C’est à cette période qu’il crée la séquence du "théâtre à l’envers". On chuchotait parfois qu’il disposait d’une "doublure", un sosie, ce qui aurait expliqué la rapidité de ses transformations. Durant cette partie du spectacle, on peut alors y assister comme si on se trouvait à l’arrière de la scène, l’artiste se présentant de dos, face à un public imaginaire peint sur une toile de fond. On peut le voir autant sautant d’un costume à l’autre entre les mains des habilleurs, perruquiers, bottiers (une vingtaine de personnes qui participaient à l’action en coulisse). Ceux qui prétendaient qu’il trichait en étaient pour leurs frais.

Parmi les multiples facettes de son talent, il se classe comme un des meilleurs ventriloques à l’époque, jouant une scène avec les voix de cinq marionnettes différentes. Il s’affirme comme un véritable phénomène vocal, chantant en voix de basse ou donnant un contre-sol en voix de soprano aigu. Il danse, imitant Loïe Fuller, joue du xylophone et de la grelotière.

Toutes les célébrités de l’époque assistent à son spectacle et se bousculent devant la porte de sa loge pour y être honorées d’une poignée de mains. Parmi les visiteurs admiratifs on reconnaît de grands hommes politiques, faisant la joie des journalistes satiriques qui écrivent qu’ils viennent apprendre à retourner leurs vestes !

Frégoli gagne des fortunes, distribue de l’argent à tous les "tapeurs". Au restaurant, il nourrit chaque jour une vingtaine d’invités, italiens en priorité. Parmi ceux-ci se trouvent de nombreux parasites et il faut prudemment surveiller sa montre...

Dans tout Paris on lance des marques de vêtements, coiffures, objets, recettes de cuisine, portant le nom de Frégoli.
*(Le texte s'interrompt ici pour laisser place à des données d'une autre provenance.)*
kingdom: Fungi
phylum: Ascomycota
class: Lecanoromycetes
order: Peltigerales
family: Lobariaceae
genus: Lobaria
A la veille de prendre sa retraite, il se retrouve ruiné par la gestion déplorable d’un imprésario incapable. Loin du découragement, il repart en tournées internationales et reconstitue sa fortune car son public lui est resté fidèle et les jeunes veulent le connaître.

Il peut enfin se retirer pour couler des jours tranquilles dans sa villa de Viareggio (un véritable musée du spectacle). C’est là qu’il va décéder à 69 ans, sur un fauteuil de son salon, tranquillement en lisant un journal le 26 Novembre 1936.

Sur sa tombe on peut lire : "Ici Léopoldo Frégoli a accompli son ultime transformation".